The main entry point for ingestion or submission tasks.

```python
from mxm_dataio.api import DataIoSession
from mxm_dataio.adapters import HttpFetcher
from mxm_config import load_config
from mxm_dataio.config.config import dataio_view

cfg = load_config(package="mxm-dataio", env="dev", profile="default")
dio_cfg = dataio_view(cfg)

# Register an adapter under a source name
register("http", HttpFetcher())  # implements Fetcher

# Use the session with that source name
with DataIoSession(source="http", cfg=dio_cfg) as io:
    req = io.request(kind="demo", params={"q": "mxm"})
    resp = io.fetch(req)
    print(resp.status, resp.checksum, resp.path)

```

`AdapterResult` objects contain both the raw payload and normalized metadata:
```python

from typing import Any

class AdapterResult:
    data: bytes
    content_type: str | None
    transport_status: int | None
    url: str | None
    elapsed_ms: int | None
    headers: dict[str, str] | None
    adapter_meta: dict[str, Any] | None
```

## Configuration

`mxm-dataio` reads its settings from the **`dataio` subtree**
of the global MXM config.

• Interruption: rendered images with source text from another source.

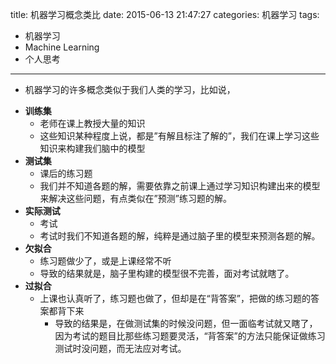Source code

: title: 机器学习概念类比
date: 2015-06-13 21:47:27
categories: 机器学习
tags:
- 机器学习
- Machine Learning
- 个人思考
---
* 机器学习的许多概念类似于我们人类的学习，比如说，
<!--more-->
* **训练集**
    * 老师在课上教授大量的知识
    * 这些知识某种程度上说，都是”有解且标注了解的”，我们在课上学习这些知识来构建我们脑中的模型
* **测试集**
    * 课后的练习题
    * 我们并不知道各题的解，需要依靠之前课上通过学习知识构建出来的模型来解决这些问题，有点类似在”预测”练习题的解。
* **实际测试**
    * 考试
    * 考试时我们不知道各题的解，纯粹是通过脑子里的模型来预测各题的解。
* **欠拟合**
    * 练习题做少了，或是上课经常不听
    * 导致的结果就是，脑子里构建的模型很不完善，面对考试就瞎了。
* **过拟合**
    * 上课也认真听了，练习题也做了，但却是在“背答案”，把做的练习题的答案都背下来
        * 导致的结果是，在做测试集的时候没问题，但一面临考试就又瞎了，因为考试的题目比那些练习题要灵活，“背答案”的方法只能保证做练习测试时没问题，而无法应对考试。
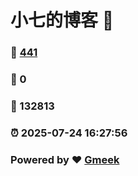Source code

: # 小七的博客 :link:  
### :page_facing_up: [441](/tag.html) 
### :speech_balloon: 0 
### :hibiscus: 132813 
### :alarm_clock: 2025-07-24 16:27:56 
### Powered by :heart: [Gmeek](https://github.com/Meekdai/Gmeek)

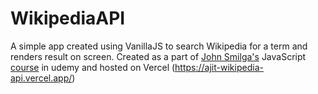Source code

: # WikipediaAPI
A simple app created using VanillaJS to search Wikipedia for a term and renders result on screen.
Created as a part of [John Smilga's](https://github.com/john-smilga) JavaScript [course](https://www.udemy.com/course/javascript-tutorial-for-beginners-w/) in udemy and hosted on Vercel (https://ajit-wikipedia-api.vercel.app/)
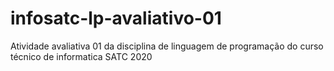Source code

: # infosatc-lp-avaliativo-01
Atividade avaliativa 01 da disciplina de linguagem de programação do curso técnico de informatica SATC 2020
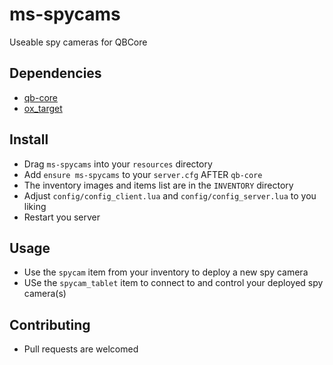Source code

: # ms-spycams
 Useable spy cameras for QBCore

## Dependencies
* [qb-core](https://github.com/qbcore-framework/qb-core)
* [ox_target](https://github.com/overextended/ox_target)

## Install
* Drag `ms-spycams` into your `resources` directory
* Add `ensure ms-spycams` to your  `server.cfg` AFTER `qb-core`
* The inventory images and items list are in the `INVENTORY` directory
* Adjust `config/config_client.lua` and `config/config_server.lua` to you liking
* Restart you server

## Usage
* Use the `spycam` item from your inventory to deploy a new spy camera
* USe the `spycam_tablet` item to connect to and control your deployed spy camera(s)

## Contributing
* Pull requests are welcomed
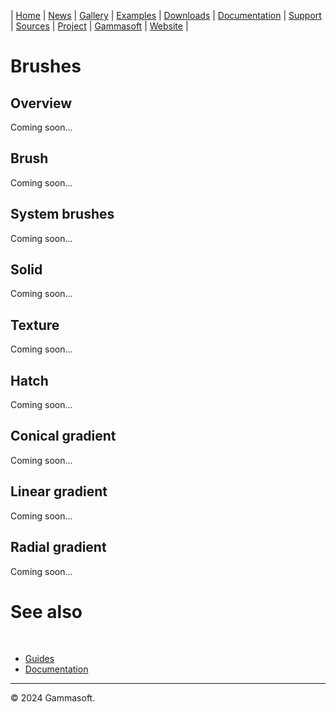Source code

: | [Home](home.md) | [News](news.md) | [Gallery](gallery.md) | [Examples](examples.md) | [Downloads](downloads.md) | [Documentation](documentation.md) | [Support](support.md) | [Sources](https://github.com/gammasoft71/xtd) | [Project](https://sourceforge.net/projects/xtdpro/) | [Gammasoft](gammasoft.md) | [Website](https://gammasoft71.github.io/xtd) |

# Brushes

## Overview

Coming soon...

## Brush

Coming soon...

## System brushes

Coming soon...

## Solid

Coming soon...

## Texture

Coming soon...

## Hatch

Coming soon...

## Conical gradient

Coming soon...

## Linear gradient

Coming soon...

## Radial gradient

Coming soon...

# See also
​
* [Guides](guides.md)
* [Documentation](documentation.md)

______________________________________________________________________________________________

© 2024 Gammasoft.
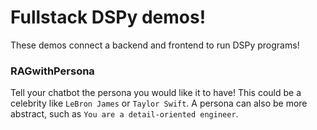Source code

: # Fullstack DSPy demos!

These demos connect a backend and frontend to run DSPy programs!

### RAGwithPersona
Tell your chatbot the persona you would like it to have!
This could be a celebrity like `LeBron James` or `Taylor Swift`.
A persona can also be more abstract, such as `You are a detail-oriented engineer`.
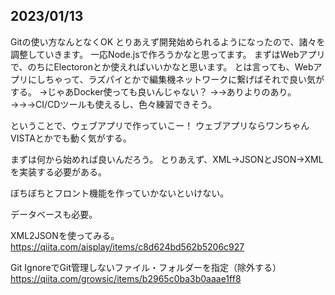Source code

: 

## 2023/01/13
Gitの使い方なんとなくOK
とりあえず開発始められるようになったので、諸々を調整していきます。
一応Node.jsで作ろうかなと思ってます。
まずはWebアプリで、のちにElectoronとか使えればいいかなと思います。
とは言っても、Webアプリにしちゃって、ラズパイとかで編集機ネットワークに繋げばそれで良い気がする。
→じゃあDocker使っても良いんじゃない？
→→ありよりのあり。
→→→CI/CDツールも使えるし、色々練習できそう。

ということで、ウェブアプリで作っていこー！
ウェブアプリならワンちゃんVISTAとかでも動く気がする。

まずは何から始めれば良いんだろう。
とりあえず、XML→JSONとJSON→XMLを実装する必要がある。

ぼちぼちとフロント機能を作っていかないといけない。

データベースも必要。

XML2JSONを使ってみる。
https://qiita.com/aisplay/items/c8d624bd562b5206c927

Git IgnoreでGit管理しないファイル・フォルダーを指定（除外する）
https://qiita.com/growsic/items/b2965c0ba3b0aaae1ff8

Downstream packages obtain read-only
views via `mxm_config.make_view`.


## Adapters

Adapters provide I/O logic while `mxm-dataio` handles persistence.

Example (simplified):

```python
from typing import Any
from mxm_dataio.adapters import BaseFetcher
from mxm_dataio.types import AdapterResult
import requests

class HttpFetcher(BaseFetcher):
    def fetch(self, url: str, **params) -> AdapterResult:
        r = requests.get(url, params=params)
        return AdapterResult(
            payload=r.content,
            meta={"url": r.url, "headers": dict(r.headers)},
            content_type=r.headers.get("content-type"),
            status_code=r.status_code,
        )
```

Adapters can be registered dynamically:
```python
from mxm_dataio.registry import register_adapter
register_adapter("http", HttpFetcher())
```

## Quick examples

### Fetch and cache a resource

```python
session = DataIoSession(cfg=dio_cfg)
result = session.fetch("https://example.com/data.json", fetcher="http")
print(result.status_code)
```

The payload and metadata are stored automatically in SQLite + filesystem.
Subsequent identical requests are served from cache unless `force_refresh=True`.

### Send data to an API

```python
result = session.send("https://api.example.com/upload", data=b"...", sender="http")
print(result.status_code)
```

## Design principles

- **Deterministic:** identical inputs yield identical request IDs.  
- **Auditable:** all payloads and headers persisted for replay.  
- **Minimal dependencies:** pure Python, no ORM or framework assumptions.  
- **Composable:** adapters plug into any MXM package via registry.  
- **Readable data:** SQLite + JSON + raw bytes, human-inspectable.  

## Testing & quality

All tests are pure-Python and hermetic—no network calls.  
Configuration YAMLs are loaded directly from the repo using a temporary  
`MXM_CONFIG_HOME` fixture. The project is validated with:

```
pytest -q
pyright --strict
ruff check .
black --check .
```

## Roadmap

- Async adapters (`aiohttp`, websockets).  
- Multi-backend persistence (S3, DuckDB).  
- Delta auditing and content hashing improvements.  
- CLI for session inspection and cache management.  

## Repository layout

```
mxm_dataio/
  adapters/       → built-in adapter implementations
  config/         → default YAMLs and view helpers
  store/          → persistence backend
  types.py        → protocol and dataclasses
tests/            → pytest suite (hermetic)
```

## License

MIT © Money Ex Machina
Unified ingestion, caching, and audit layer for the Money Ex Machina (MXM) ecosystem. `mxm-dataio` records every interaction with an external system—who/what/when, the exact bytes returned, and optional transport metadata—so downstream packages are reproducible and auditable.